**EXTRACTED TEXT**
>>>>
7/9/2003 - Representatives from National Instruments and The University of Texas at Austin this week hold the second and final session of a summer training program for schoolteachers interested in teaching the fundamentals of robotics and engineering. The program, which takes place on the UT Austin campus and began four years ago, has trained nearly 200 kindergarten through 12th-grade teachers in 12 Central Texas school districts, and continues to grow.
The DTEACh (Design Technology and Engineering for America's Children) RoboLab Summer Institute introduces teachers to RoboLab software, which is based on National Instruments LabVIEW software, used by engineers and scientists around the world. With a combination of the software and traditional LEGO building blocks, students develop critical problem-solving skills through the building and programming of robots. In addition to instructing teachers to use this unique blend of technology, DTEACh partners them with NI engineers who volunteer weekly in classrooms throughout the academic year.
<<<<
**USING THE INFORMATION**
(1) Answer these from the article on the teacher robotics program:
(a) About how many teachers has the program trained?
(b) What software is RoboLab based on?
(c) How often do NI engineers volunteer in classrooms?
(2) Rewrite the article on the teacher robotics program from "The DTEACh (Design" to "the academic year.", swapping "LEGO building blocks" for "plastic building blocks".

(Stored dataset items)
>>>>
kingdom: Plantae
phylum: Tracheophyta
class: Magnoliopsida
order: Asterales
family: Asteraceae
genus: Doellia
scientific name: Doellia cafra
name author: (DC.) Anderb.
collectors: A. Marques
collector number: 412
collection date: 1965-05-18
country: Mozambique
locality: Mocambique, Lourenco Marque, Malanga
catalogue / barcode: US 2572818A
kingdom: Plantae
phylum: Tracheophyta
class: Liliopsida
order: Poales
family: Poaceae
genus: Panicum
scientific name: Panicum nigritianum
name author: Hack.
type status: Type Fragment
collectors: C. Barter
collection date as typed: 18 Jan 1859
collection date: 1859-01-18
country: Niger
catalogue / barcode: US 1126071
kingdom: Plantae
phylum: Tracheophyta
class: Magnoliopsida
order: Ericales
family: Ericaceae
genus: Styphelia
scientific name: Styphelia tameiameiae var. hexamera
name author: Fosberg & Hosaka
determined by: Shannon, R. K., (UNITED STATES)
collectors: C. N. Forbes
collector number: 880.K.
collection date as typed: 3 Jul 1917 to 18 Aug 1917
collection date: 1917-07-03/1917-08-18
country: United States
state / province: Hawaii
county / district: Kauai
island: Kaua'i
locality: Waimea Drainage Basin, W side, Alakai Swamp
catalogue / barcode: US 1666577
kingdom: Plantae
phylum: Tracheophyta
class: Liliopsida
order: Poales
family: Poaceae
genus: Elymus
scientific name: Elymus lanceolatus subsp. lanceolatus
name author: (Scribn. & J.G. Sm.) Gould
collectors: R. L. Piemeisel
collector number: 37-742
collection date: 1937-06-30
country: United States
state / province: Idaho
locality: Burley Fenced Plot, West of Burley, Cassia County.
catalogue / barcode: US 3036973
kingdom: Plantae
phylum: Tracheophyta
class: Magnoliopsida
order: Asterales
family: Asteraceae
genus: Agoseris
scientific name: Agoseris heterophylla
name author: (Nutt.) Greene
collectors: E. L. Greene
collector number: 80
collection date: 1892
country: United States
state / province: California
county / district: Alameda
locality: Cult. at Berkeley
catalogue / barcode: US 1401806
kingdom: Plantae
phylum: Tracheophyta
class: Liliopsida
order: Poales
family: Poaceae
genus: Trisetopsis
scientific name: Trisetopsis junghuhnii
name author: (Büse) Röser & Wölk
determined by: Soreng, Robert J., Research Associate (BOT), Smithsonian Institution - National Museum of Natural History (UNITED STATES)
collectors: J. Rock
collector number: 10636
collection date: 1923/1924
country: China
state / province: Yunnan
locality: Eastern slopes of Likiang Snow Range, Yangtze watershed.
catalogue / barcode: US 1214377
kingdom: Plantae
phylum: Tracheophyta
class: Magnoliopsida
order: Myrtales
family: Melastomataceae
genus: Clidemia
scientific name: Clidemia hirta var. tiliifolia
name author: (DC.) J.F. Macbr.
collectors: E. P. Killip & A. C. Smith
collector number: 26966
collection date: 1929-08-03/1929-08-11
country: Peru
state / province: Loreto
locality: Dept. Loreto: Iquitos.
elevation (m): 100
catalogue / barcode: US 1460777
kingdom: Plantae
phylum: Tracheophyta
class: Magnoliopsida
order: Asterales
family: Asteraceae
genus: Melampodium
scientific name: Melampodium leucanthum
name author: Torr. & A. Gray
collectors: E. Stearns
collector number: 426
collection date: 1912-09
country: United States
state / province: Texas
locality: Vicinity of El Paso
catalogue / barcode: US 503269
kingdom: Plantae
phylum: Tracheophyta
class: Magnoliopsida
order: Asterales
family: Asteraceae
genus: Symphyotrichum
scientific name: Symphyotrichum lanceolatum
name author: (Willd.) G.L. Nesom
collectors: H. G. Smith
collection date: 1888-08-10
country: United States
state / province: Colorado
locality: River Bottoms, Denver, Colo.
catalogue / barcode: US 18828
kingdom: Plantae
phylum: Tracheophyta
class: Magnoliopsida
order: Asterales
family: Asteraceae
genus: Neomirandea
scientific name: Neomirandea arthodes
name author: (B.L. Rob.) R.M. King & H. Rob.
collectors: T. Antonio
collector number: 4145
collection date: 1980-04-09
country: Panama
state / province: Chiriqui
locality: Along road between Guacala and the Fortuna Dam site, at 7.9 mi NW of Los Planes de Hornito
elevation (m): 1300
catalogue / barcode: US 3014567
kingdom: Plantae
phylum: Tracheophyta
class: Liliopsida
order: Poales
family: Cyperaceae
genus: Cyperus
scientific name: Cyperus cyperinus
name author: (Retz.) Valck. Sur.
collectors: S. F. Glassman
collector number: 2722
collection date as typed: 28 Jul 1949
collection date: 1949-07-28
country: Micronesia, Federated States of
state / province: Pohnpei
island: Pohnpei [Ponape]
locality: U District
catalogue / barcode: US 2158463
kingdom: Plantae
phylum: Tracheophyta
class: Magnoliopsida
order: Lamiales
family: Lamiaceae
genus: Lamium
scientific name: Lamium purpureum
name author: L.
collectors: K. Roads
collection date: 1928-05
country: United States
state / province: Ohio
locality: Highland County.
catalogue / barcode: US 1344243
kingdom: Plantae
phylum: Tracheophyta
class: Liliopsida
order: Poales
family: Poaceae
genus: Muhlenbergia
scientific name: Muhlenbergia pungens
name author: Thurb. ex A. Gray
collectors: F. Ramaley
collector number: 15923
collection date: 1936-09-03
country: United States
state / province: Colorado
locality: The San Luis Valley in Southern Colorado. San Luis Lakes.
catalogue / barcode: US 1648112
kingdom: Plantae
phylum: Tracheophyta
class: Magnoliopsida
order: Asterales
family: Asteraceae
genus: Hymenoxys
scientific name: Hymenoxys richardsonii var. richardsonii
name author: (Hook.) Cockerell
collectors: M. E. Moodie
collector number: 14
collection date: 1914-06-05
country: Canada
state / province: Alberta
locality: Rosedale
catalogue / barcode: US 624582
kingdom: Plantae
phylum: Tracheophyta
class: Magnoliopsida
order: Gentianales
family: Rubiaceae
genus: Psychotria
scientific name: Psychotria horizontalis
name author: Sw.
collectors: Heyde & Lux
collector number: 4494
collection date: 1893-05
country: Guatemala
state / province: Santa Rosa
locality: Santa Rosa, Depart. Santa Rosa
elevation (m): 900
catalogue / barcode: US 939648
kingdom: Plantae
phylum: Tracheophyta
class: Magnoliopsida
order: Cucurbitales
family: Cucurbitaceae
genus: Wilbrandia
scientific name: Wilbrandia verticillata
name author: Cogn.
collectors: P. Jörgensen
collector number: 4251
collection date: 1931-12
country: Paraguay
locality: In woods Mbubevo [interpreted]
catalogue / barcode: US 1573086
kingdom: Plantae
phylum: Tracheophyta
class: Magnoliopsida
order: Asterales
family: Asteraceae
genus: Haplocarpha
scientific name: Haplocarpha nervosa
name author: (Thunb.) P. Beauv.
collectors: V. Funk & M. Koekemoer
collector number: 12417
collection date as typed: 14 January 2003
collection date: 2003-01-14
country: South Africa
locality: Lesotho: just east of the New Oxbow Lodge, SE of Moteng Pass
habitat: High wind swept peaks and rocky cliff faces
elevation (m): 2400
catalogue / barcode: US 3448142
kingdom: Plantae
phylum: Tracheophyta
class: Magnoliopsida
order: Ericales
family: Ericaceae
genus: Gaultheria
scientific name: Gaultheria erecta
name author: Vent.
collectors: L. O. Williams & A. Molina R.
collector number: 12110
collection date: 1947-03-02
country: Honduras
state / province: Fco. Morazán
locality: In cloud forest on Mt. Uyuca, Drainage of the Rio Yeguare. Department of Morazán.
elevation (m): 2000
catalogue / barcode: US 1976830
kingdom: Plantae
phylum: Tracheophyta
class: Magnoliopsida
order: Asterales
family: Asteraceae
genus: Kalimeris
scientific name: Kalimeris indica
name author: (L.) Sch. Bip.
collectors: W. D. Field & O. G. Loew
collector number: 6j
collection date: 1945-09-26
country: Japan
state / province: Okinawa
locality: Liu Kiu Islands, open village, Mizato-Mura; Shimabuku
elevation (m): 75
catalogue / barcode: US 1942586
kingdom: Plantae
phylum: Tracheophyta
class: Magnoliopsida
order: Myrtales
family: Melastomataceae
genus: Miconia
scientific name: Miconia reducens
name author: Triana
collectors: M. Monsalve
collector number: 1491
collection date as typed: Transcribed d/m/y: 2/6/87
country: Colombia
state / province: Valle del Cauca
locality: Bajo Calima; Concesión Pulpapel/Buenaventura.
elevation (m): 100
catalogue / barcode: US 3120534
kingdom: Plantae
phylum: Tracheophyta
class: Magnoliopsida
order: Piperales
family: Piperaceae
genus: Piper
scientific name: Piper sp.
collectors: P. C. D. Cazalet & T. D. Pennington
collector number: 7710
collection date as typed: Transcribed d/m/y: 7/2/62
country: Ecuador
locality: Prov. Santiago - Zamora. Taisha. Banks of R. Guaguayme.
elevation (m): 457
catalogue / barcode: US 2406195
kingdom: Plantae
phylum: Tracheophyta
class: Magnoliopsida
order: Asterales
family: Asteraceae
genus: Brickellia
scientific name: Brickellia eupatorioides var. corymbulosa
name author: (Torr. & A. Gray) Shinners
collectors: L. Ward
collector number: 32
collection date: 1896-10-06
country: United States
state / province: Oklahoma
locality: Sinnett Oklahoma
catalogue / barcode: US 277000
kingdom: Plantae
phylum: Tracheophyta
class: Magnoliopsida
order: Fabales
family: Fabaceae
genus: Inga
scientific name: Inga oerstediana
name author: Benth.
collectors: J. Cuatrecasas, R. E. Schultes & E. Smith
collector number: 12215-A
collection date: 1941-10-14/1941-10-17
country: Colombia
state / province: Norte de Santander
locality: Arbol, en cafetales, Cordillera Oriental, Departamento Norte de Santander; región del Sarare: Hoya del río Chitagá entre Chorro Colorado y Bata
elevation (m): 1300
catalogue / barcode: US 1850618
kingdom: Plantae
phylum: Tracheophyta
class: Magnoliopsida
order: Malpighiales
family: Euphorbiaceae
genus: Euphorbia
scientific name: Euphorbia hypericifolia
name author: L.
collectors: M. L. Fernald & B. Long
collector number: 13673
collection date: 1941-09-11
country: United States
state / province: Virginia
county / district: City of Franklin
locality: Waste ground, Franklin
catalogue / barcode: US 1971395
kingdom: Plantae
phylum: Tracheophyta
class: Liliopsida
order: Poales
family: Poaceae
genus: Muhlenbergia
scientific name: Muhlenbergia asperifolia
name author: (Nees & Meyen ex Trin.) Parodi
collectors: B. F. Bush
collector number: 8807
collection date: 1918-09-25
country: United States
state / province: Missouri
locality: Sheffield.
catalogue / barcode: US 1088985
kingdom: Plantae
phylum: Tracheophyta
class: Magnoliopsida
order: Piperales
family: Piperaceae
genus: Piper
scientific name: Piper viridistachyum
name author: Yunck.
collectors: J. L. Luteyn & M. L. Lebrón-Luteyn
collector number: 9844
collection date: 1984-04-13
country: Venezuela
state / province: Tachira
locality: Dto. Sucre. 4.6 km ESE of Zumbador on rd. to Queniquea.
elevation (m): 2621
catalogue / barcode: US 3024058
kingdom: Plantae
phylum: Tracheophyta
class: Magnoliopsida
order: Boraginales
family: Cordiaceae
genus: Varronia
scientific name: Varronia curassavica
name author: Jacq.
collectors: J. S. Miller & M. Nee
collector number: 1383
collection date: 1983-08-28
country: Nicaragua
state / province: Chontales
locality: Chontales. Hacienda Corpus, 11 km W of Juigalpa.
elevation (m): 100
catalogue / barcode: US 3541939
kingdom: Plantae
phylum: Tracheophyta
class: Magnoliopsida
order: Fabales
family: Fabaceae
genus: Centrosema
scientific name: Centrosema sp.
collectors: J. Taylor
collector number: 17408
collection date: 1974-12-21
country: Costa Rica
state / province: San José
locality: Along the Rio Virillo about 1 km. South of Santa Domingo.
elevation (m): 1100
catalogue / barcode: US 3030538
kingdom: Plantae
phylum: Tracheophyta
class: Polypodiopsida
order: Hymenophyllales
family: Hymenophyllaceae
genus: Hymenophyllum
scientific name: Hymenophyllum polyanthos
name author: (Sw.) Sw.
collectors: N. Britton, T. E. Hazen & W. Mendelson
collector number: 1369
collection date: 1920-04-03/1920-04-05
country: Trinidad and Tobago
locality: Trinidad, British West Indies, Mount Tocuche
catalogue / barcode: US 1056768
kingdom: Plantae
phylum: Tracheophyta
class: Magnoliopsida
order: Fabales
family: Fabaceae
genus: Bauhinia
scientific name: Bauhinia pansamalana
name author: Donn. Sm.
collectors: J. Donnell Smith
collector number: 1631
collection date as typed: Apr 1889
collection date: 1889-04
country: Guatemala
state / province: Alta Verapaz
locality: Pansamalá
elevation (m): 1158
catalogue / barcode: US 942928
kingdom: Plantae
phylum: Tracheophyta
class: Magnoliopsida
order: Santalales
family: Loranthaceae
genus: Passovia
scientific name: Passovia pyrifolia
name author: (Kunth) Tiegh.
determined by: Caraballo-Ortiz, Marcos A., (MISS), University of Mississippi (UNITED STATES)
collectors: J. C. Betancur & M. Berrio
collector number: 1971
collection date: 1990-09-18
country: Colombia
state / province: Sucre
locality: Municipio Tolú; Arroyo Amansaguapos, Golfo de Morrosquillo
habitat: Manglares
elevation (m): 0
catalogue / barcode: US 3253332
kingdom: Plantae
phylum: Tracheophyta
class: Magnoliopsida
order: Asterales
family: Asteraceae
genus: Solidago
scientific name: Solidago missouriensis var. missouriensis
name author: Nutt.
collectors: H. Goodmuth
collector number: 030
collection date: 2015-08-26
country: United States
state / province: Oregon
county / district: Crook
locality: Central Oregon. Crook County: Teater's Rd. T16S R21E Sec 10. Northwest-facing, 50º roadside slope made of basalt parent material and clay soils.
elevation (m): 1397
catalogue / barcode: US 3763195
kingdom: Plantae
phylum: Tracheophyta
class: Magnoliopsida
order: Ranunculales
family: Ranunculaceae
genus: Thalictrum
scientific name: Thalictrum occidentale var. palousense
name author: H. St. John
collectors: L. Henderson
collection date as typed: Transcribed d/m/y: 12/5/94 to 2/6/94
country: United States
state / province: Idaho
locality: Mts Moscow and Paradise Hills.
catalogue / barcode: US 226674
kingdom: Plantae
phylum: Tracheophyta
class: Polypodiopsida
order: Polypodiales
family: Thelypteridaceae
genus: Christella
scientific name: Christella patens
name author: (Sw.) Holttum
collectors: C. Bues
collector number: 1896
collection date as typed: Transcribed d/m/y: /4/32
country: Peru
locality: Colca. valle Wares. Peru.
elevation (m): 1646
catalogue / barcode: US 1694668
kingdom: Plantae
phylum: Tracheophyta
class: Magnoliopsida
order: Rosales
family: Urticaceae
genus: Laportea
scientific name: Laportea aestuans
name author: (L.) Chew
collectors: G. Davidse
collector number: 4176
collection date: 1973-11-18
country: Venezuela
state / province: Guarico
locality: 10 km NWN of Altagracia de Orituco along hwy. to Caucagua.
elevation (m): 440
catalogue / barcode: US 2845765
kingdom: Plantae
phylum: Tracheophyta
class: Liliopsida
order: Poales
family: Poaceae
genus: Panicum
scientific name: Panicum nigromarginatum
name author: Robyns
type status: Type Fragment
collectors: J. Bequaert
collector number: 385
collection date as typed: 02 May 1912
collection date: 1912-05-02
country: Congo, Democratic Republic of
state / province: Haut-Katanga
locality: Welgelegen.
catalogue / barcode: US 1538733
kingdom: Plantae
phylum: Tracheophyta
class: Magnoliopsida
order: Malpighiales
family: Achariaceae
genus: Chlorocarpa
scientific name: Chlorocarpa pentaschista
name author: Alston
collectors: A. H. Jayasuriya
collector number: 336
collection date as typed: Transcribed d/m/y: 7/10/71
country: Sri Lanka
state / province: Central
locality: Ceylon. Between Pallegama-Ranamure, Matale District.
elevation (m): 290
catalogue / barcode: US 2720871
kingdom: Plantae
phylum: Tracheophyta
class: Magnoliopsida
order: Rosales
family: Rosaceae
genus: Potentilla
<<<<
**SOLUTIONS**
(1)
(a) Nearly 200 kindergarten through 12th-grade teachers.
(b) National Instruments LabVIEW software.
(c) Weekly, throughout the academic year.

(2)
The DTEACh (Design Technology and Engineering for America's Children) RoboLab Summer Institute introduces teachers to RoboLab software, which is based on National Instruments LabVIEW software, used by engineers and scientists around the world. With a combination of the software and traditional plastic building blocks, students develop critical problem-solving skills through the building and programming of robots. In addition to instructing teachers to use this unique blend of technology, DTEACh partners them with NI engineers who volunteer weekly in classrooms throughout the academic year.